Je cherche un cirque à ne pas couper le souffle. Mais plutôt à redonner le souffle, à partir des leçons magnifiques des mammifères marines, qui nous partage Alexis dans son livre. 

 

  • Pourquoi le 3 bis f pour ce projet ?


C’est marrant, avant de décider d’être circassienne, trapéziste, j’ai voulu être psychiatre. Pour rejoindre la lutte anti-manicomiale (lutte anti-asilaire). Une de mes inspirations était Nise da Silveira. Première femme brésilienne à devenir médecin dans le pays, au XXème siècle. Elle échangeait des correspondances avec Jung. Et elle est à l’origine du musée de l’inconscient à Rio de Janeiro, qui regroupe des œuvres des patients, « ses fous », qui se traitaient surtout à travers la pratique artistique. Comme amatrice des pensées de Foucault je crois que nous comprenons une société et ses racines à partir de la façon avec laquelle elle est en relation avec la folie. L’art et la folie sont voisines. Comadres. Je vois le 3 bis F comme un lieu qui fait de la frontière entre ses « amies » une frontière organique, une frontière qui permet les échanges, dialogue, Relations…
Cette sensibilité m’attire en tant qu’individu mais surtout en tant qu’artiste-créatrice et je suis particulièrement touchée et heureuse de pouvoir partager cette étape de création dans ce lieu qui respecte la psyché, la folie, l’art et donc la vie en soi. 

 

  • Comment travailles-tu ?


De façon sans doute polymorphe. La notion du travail en soi m’est controversée. Je suis convaincue que le travail tel qu’il nous est présenté est une prison, surtout vis-à-vis de la créativité. Je travaille comme quelqu’un qui n’aime pas travailler. J’ai appris avec Antônio Bispo dos Santos, auteur de « La terre donne, la terre veut », philosophe marron brésilien, quilombola, qui élabore une pensée contre-coloniale, que la notion de travail dans le monde colonialiste occidental, euro-chrétien-monothéiste, est lié à la souffrance, au châtiment, à la culpabilité et à l’épuisement des ressources.

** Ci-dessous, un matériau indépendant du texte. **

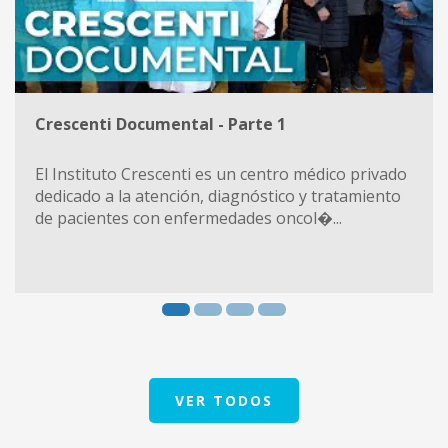
Crescenti Documental - Parte 1
El Instituto Crescenti es un centro médico privado
dedicado a la atención, diagnóstico y tratamiento
de pacientes con enfermedades oncol�...
VER TODOS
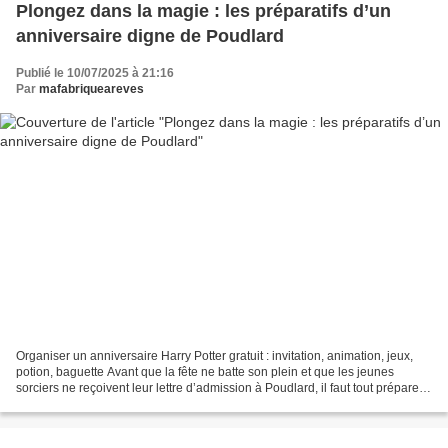
Plongez dans la magie : les préparatifs d’un
anniversaire digne de Poudlard
Publié le 10/07/2025 à 21:16
Par
mafabriqueareves
Organiser un anniversaire Harry Potter gratuit : invitation, animation, jeux,
potion, baguette Avant que la fête ne batte son plein et que les jeunes
sorciers ne reçoivent leur lettre d’admission à Poudlard, il faut tout préparer
avec soin ! Cet article...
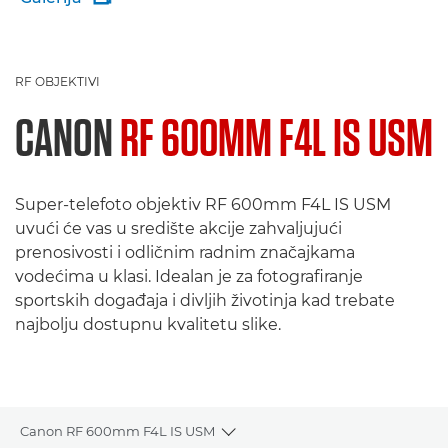
RF OBJEKTIVI
CANON
RF 600MM F4L IS USM
Super-telefoto objektiv RF 600mm F4L IS USM
uvući će vas u središte akcije zahvaljujući
prenosivosti i odličnim radnim značajkama
vodećima u klasi. Idealan je za fotografiranje
sportskih događaja i divljih životinja kad trebate
najbolju dostupnu kvalitetu slike.
Canon RF 600mm F4L IS USM
Toggle breadcrumbs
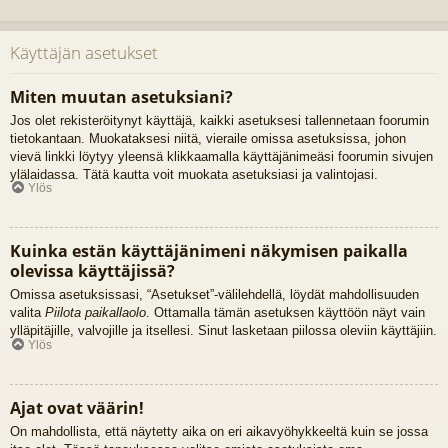
Käyttäjän asetukset
Miten muutan asetuksiani?
Jos olet rekisteröitynyt käyttäjä, kaikki asetuksesi tallennetaan foorumin
tietokantaan. Muokataksesi niitä, vieraile omissa asetuksissa, johon
vievä linkki löytyy yleensä klikkaamalla käyttäjänimeäsi foorumin sivujen
ylälaidassa. Tätä kautta voit muokata asetuksiasi ja valintojasi.
Ylös
Kuinka estän käyttäjänimeni näkymisen paikalla
olevissa käyttäjissä?
Omissa asetuksissasi, “Asetukset”-välilehdellä, löydät mahdollisuuden
valita
Piilota paikallaolo
. Ottamalla tämän asetuksen käyttöön näyt vain
ylläpitäjille, valvojille ja itsellesi. Sinut lasketaan piilossa oleviin käyttäjiin.
Ylös
Ajat ovat väärin!
On mahdollista, että näytetty aika on eri aikavyöhykkeeltä kuin se jossa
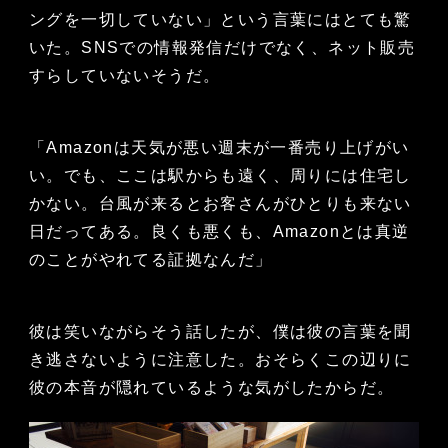
ングを一切していない」という言葉にはとても驚
いた。SNSでの情報発信だけでなく、ネット販売
すらしていないそうだ。
「Amazonは天気が悪い週末が一番売り上げがい
い。でも、ここは駅からも遠く、周りには住宅し
かない。台風が来るとお客さんがひとりも来ない
日だってある。良くも悪くも、Amazonとは真逆
のことがやれてる証拠なんだ」
彼は笑いながらそう話したが、僕は彼の言葉を聞
き逃さないように注意した。おそらくこの辺りに
彼の本音が隠れているような気がしたからだ。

Je peux ainsi dire que je travaille en évoquant souvent les forces contre cette nature même du travail. Je travaille et crée comme quelqu’un qui vit pleinement. Et la vie, ainsi que l’art, ne sont pas pour moi déconnectées. De la même façon que le corps et la pensée ou la nature et la culture sont intrinsèquement liés.

 

  • Comment cohabites-tu avec ta folie ?


Ma folie est ma partenaire dans mes processus de création ou d’analyse et réflexions sur ce monde dans lequel nous vivons, ou plutôt ces mondes avec lesquels nous sommes en Relation. Je pense d’ailleurs que ma folie me permet de prendre conscience de cette pluralité de mondes et elle m’aide à être aussi une traductrice des mondes et des espace-temps. 

 

 

  • Qu’est-ce que t’évoques l’idée de « futurs fantômes » ?

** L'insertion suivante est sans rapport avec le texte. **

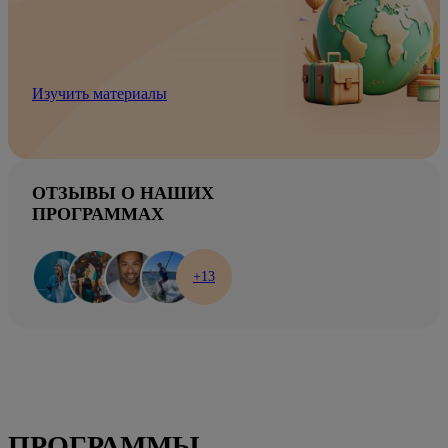
Изучить материалы
ОТЗЫВЫ О НАШИХ
ПРОГРАММАХ
+13
ПРОГРАММЫ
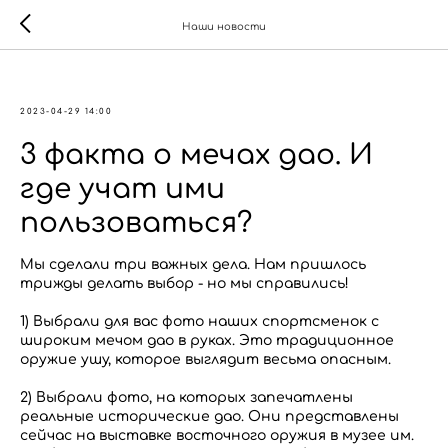
Наши новости
2023-04-29 14:00
3 факта о мечах дао. И
где учат ими
пользоваться?
Мы сделали три важных дела. Нам пришлось
трижды делать выбор - но мы справились!
1) Выбрали для вас фото наших спортсменок с
широким мечом дао в руках. Это традиционное
оружие ушу, которое выглядит весьма опасным.
2) Выбрали фото, на которых запечатлены
реальные исторические дао. Они представлены
сейчас на выставке восточного оружия в музее им.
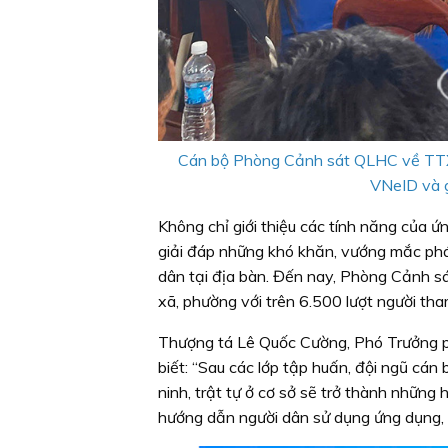
Cán bộ Phòng Cảnh sát QLHC về TTXH,
VNeID và g
Không chỉ giới thiệu các tính năng của 
giải đáp những khó khăn, vướng mắc phát 
dân tại địa bàn. Đến nay, Phòng Cảnh sát
xã, phường với trên 6.500 lượt người tha
Thượng tá Lê Quốc Cường, Phó Trưởng ph
biết: “Sau các lớp tập huấn, đội ngũ cán
ninh, trật tự ở cơ sở sẽ trở thành những 
hướng dẫn người dân sử dụng ứng dụng, g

Ça m’évoque la peur. Les fantômes ne sont pas pour moi dans l’ordre d’un monde invisible nourrissant ou vivant, mais plutôt l’inverse. Différent des esprits ou des divinités auxquelles je peux être liée, les fantômes m’évoquent le vide. Comme un esprit vidé de spiritualité. Et « futurs fantômes » me fait peur dans le sens que ça me projette vers des futurs vide de sens, vide de vie. J’imagine ce que j’ai l’impression de voir déjà venir, une humanité destituée de son vivant et qui se  « zombiefie ». Comme a dit Vandana Shiva un jour au MUCEM, à Marseille, notre défi universel est de ne pas devenir des zombies. Je me dis donc qu’il faut combattre les futurs fantômes. Et défendre les futurs vivants ou des futurs ancestraux.